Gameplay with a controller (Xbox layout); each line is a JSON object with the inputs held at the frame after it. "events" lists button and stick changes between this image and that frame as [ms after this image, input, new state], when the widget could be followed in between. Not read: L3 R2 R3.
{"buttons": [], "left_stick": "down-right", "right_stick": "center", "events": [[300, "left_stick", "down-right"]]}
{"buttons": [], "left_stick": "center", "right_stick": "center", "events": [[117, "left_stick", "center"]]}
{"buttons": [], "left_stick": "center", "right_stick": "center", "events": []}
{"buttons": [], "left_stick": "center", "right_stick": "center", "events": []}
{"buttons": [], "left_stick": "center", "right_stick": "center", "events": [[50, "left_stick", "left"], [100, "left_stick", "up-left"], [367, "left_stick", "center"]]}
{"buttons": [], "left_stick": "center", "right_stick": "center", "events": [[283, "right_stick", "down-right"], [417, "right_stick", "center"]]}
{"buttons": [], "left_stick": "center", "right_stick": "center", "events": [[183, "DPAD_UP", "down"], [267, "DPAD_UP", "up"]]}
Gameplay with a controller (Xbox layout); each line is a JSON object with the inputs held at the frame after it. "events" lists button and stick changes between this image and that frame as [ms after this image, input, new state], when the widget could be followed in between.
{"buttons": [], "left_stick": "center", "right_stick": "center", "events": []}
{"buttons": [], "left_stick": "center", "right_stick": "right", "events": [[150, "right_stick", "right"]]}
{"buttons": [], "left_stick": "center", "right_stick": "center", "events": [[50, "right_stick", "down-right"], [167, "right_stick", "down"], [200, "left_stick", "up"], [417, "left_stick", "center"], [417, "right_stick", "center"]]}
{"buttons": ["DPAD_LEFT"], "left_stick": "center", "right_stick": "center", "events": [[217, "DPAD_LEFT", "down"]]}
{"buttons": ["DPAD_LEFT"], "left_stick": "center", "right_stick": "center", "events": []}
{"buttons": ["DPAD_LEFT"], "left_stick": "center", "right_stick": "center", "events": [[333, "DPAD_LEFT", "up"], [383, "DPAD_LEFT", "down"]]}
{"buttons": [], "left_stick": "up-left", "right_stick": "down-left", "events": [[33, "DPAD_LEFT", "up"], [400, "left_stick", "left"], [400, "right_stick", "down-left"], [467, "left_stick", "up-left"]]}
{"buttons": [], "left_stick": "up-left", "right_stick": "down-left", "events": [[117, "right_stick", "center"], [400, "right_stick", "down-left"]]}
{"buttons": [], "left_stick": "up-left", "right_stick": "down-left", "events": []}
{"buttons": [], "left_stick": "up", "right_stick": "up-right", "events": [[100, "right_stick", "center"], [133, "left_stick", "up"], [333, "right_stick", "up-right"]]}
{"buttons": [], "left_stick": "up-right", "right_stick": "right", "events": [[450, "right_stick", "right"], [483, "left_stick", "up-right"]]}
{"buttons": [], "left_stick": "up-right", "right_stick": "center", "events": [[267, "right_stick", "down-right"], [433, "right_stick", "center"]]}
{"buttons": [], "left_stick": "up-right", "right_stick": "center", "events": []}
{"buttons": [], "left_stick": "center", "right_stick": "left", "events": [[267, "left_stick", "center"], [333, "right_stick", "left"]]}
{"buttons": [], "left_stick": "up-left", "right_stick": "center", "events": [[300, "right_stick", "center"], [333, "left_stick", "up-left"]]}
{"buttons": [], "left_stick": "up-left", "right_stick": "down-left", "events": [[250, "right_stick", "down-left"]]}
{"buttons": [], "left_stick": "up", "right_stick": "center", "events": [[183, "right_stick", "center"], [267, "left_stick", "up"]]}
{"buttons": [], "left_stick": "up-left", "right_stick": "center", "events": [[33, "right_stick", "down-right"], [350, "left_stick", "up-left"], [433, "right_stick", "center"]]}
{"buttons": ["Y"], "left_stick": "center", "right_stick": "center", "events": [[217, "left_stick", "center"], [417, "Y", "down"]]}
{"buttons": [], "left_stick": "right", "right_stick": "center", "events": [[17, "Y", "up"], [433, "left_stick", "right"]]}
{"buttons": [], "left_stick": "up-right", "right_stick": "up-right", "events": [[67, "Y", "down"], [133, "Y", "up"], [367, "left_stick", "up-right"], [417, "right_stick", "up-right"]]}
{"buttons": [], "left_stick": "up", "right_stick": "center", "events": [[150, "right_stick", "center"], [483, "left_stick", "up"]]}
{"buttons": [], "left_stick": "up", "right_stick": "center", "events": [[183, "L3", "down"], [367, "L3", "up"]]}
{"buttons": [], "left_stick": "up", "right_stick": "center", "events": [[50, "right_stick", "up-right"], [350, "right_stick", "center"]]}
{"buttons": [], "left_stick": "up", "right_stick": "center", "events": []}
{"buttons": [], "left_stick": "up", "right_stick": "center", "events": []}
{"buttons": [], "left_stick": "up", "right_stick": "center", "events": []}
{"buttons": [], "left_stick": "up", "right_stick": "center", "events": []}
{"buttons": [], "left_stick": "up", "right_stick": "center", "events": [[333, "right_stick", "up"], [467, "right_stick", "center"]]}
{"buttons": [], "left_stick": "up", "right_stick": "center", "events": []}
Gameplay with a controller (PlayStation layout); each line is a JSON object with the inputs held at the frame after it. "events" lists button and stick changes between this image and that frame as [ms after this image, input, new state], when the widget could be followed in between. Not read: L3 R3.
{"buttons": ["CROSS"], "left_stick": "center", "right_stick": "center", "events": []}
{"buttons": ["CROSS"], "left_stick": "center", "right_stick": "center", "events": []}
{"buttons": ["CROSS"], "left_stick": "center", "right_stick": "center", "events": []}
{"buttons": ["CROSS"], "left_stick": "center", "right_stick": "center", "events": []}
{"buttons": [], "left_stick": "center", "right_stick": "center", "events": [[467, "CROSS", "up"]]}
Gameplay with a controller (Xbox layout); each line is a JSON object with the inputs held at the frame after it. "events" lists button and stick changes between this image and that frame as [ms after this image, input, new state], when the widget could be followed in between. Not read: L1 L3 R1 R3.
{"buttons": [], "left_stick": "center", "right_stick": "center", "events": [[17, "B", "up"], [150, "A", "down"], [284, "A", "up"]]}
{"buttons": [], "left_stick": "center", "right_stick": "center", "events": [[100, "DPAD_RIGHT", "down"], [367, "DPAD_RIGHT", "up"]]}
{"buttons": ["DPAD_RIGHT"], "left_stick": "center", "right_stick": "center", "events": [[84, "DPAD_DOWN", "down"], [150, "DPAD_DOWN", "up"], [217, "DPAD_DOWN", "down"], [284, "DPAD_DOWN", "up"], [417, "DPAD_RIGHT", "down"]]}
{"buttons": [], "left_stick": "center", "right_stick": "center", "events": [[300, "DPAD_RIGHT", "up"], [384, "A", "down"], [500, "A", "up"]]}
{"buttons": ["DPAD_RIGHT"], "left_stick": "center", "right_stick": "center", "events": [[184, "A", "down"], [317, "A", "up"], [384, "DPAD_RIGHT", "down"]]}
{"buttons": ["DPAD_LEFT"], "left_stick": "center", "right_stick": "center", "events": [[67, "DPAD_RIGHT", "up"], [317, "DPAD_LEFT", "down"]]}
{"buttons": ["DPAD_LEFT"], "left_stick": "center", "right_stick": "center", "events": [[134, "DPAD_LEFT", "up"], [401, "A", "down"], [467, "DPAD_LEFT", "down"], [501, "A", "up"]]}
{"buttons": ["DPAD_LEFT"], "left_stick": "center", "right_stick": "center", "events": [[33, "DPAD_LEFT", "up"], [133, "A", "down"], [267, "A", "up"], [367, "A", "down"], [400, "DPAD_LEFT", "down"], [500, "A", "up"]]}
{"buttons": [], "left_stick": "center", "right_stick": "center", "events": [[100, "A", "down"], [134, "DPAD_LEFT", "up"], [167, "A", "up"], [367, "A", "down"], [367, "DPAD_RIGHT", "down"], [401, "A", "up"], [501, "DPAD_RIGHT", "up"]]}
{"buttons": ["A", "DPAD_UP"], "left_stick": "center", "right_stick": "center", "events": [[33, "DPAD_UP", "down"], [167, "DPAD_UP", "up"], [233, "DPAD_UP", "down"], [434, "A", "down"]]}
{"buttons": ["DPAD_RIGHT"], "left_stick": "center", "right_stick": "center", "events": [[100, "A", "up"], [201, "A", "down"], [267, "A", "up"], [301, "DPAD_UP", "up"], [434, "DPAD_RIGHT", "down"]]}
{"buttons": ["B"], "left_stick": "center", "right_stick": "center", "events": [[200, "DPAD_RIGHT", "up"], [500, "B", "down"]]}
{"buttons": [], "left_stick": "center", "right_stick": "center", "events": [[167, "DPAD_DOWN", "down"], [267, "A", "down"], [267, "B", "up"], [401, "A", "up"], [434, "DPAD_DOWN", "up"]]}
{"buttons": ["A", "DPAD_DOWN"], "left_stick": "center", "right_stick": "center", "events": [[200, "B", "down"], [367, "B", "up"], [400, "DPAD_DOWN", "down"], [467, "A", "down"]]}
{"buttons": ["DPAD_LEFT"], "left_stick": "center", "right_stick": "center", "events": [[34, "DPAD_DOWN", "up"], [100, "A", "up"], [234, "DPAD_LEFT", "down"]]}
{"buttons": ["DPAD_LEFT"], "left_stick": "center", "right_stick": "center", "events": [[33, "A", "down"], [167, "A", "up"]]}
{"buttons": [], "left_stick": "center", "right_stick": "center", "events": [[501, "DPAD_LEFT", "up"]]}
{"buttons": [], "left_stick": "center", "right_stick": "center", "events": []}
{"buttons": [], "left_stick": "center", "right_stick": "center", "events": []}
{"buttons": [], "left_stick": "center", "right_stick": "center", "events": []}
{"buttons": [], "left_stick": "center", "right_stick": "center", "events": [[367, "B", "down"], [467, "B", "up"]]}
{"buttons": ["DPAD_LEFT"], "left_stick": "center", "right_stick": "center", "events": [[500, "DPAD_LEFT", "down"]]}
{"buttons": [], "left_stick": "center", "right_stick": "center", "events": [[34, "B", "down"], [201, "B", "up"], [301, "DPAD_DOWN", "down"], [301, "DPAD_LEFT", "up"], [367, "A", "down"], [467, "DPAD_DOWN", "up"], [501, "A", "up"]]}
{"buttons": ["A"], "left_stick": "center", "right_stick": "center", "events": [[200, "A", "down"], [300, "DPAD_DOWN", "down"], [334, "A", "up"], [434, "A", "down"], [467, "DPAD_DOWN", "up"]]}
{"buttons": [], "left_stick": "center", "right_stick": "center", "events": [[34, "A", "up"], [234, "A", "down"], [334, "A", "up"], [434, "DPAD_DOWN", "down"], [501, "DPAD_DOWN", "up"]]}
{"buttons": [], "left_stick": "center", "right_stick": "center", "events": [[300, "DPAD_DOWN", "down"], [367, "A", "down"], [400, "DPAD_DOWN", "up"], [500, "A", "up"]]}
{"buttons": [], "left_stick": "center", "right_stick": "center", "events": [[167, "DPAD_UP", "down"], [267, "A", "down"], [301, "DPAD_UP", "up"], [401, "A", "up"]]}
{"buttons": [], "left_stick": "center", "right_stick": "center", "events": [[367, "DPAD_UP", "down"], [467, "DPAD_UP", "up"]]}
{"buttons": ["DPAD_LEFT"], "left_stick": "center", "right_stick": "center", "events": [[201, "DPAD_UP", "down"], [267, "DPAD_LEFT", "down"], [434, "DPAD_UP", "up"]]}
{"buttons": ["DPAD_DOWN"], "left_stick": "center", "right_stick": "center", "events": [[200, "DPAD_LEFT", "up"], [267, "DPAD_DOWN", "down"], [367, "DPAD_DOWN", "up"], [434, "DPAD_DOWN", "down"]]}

--- Task description ---
Check each line of the data above for the word "Xbox" and state how many lines contain it, with no other text.

--- The completed task ---
3